Irony

Ludlow lay under the comforter looking at the scrapbooks of his life, his mind enlivened by a mild fever. He had reached the age where his habitually romantic frame of mind had turned to the ironies...
-Legends of the Fall by Jim Harrison

Ah, the ironies. The life you planned on living, the things you dreamed would happen, the times you just knew you'd have. And things turned out differently. The poet David Whyte considers these Ludlow-moments as quite possibly the beginning of our true lives. Up until that moment or time, we're going through life with essentially a naive, childish approach to living. And then things begin to get ironic, twisted somewhat, out of sorts...and they continue on that way. It's at that point, according to Whyte, that we are presented with the opportunity to move into an adult-adult relationship with life. We lose our sense of immunity to the things that all humanity has and will face in existence. We're initiated into the circle of humanity and we can accept the ironies or retreat back into some regretful, childish place of if only.

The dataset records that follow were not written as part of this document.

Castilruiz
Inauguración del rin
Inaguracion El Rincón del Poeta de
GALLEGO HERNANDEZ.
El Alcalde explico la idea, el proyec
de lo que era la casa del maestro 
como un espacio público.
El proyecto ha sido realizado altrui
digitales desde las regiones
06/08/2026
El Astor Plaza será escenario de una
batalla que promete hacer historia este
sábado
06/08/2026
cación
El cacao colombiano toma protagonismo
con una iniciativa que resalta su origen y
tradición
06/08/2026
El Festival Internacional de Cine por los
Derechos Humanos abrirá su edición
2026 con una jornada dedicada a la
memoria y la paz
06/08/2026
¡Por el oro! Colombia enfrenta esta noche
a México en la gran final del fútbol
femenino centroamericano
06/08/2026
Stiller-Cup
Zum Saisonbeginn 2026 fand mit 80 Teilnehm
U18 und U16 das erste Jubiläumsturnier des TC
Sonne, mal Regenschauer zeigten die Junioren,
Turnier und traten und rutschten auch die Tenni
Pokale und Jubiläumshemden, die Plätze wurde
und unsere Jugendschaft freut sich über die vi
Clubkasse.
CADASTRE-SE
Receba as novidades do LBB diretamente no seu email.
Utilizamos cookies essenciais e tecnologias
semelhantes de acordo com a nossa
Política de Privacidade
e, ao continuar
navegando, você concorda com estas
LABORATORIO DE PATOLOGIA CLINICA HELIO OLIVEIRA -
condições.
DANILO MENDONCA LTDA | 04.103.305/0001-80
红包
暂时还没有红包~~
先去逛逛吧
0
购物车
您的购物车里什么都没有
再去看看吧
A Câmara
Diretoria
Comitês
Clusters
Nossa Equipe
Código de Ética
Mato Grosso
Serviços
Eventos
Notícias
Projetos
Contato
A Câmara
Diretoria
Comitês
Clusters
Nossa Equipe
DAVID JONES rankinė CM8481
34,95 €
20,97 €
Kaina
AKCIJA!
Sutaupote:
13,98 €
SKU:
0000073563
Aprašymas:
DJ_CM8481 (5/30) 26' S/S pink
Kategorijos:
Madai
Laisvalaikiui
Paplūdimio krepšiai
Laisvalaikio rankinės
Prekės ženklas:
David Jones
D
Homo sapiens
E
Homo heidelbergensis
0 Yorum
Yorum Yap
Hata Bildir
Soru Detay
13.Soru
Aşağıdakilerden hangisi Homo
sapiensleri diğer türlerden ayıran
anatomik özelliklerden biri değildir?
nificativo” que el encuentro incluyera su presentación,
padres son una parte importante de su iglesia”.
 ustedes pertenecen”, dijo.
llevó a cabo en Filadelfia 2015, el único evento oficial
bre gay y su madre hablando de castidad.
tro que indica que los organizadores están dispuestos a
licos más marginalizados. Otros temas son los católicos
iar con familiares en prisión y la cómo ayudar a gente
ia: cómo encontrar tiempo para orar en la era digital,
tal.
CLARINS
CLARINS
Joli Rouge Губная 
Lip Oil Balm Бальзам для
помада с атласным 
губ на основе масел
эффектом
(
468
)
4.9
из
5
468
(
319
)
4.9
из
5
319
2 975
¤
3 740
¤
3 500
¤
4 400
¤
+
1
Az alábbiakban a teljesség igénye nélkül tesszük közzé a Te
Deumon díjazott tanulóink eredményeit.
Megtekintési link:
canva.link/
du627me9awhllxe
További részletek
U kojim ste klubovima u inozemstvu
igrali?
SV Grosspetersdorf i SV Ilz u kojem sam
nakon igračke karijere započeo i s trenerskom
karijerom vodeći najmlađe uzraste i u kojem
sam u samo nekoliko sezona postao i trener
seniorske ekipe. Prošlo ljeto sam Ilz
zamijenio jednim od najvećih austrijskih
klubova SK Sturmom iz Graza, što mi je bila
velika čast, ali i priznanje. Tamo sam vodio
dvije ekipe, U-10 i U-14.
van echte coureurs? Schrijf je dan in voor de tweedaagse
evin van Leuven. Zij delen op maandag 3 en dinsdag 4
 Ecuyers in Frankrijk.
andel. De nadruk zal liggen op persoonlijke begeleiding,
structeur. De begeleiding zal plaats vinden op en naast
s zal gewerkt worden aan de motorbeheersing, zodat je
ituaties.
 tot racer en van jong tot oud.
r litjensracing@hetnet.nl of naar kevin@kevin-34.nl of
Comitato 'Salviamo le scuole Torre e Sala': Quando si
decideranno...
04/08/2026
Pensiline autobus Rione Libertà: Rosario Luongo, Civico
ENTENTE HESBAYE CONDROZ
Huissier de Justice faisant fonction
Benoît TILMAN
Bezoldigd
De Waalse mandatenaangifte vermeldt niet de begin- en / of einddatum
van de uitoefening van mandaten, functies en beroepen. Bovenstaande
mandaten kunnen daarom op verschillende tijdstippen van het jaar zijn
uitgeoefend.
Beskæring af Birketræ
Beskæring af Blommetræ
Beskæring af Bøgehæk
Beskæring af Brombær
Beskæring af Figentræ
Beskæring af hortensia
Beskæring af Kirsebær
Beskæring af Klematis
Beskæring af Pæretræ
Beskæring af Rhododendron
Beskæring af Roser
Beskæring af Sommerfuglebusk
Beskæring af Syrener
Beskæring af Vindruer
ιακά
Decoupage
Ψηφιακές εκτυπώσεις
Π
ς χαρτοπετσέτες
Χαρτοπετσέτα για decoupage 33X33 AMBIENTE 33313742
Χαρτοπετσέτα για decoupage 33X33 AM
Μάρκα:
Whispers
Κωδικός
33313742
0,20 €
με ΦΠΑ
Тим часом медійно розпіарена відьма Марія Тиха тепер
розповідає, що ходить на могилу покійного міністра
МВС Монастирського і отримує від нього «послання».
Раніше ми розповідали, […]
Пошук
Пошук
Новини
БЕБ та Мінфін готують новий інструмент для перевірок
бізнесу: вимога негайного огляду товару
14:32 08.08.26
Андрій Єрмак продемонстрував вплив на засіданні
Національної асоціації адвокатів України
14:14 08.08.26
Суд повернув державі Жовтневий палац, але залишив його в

How would you complete that phrase - if only ? The reality is that whatever the only was didn't happen; something else did. Those biblical sisters, Mary and Martha, experienced that irony when their brother died. They sent word to Jesus that Lazarus was sick unto death and Jesus took his divinely-sweet time getting there. And by that time, their brother had died. The sisters greet the Lord with if only you'd come sooner, Lord. Little did they know that they were on the verge of the beauty of irony. They were about to say, When I was a girl, I believed like a girl, but when Lazarus died and Jesus didn't come and then Lazaurs was alive and Jesus stopped weeping; then I became a woman.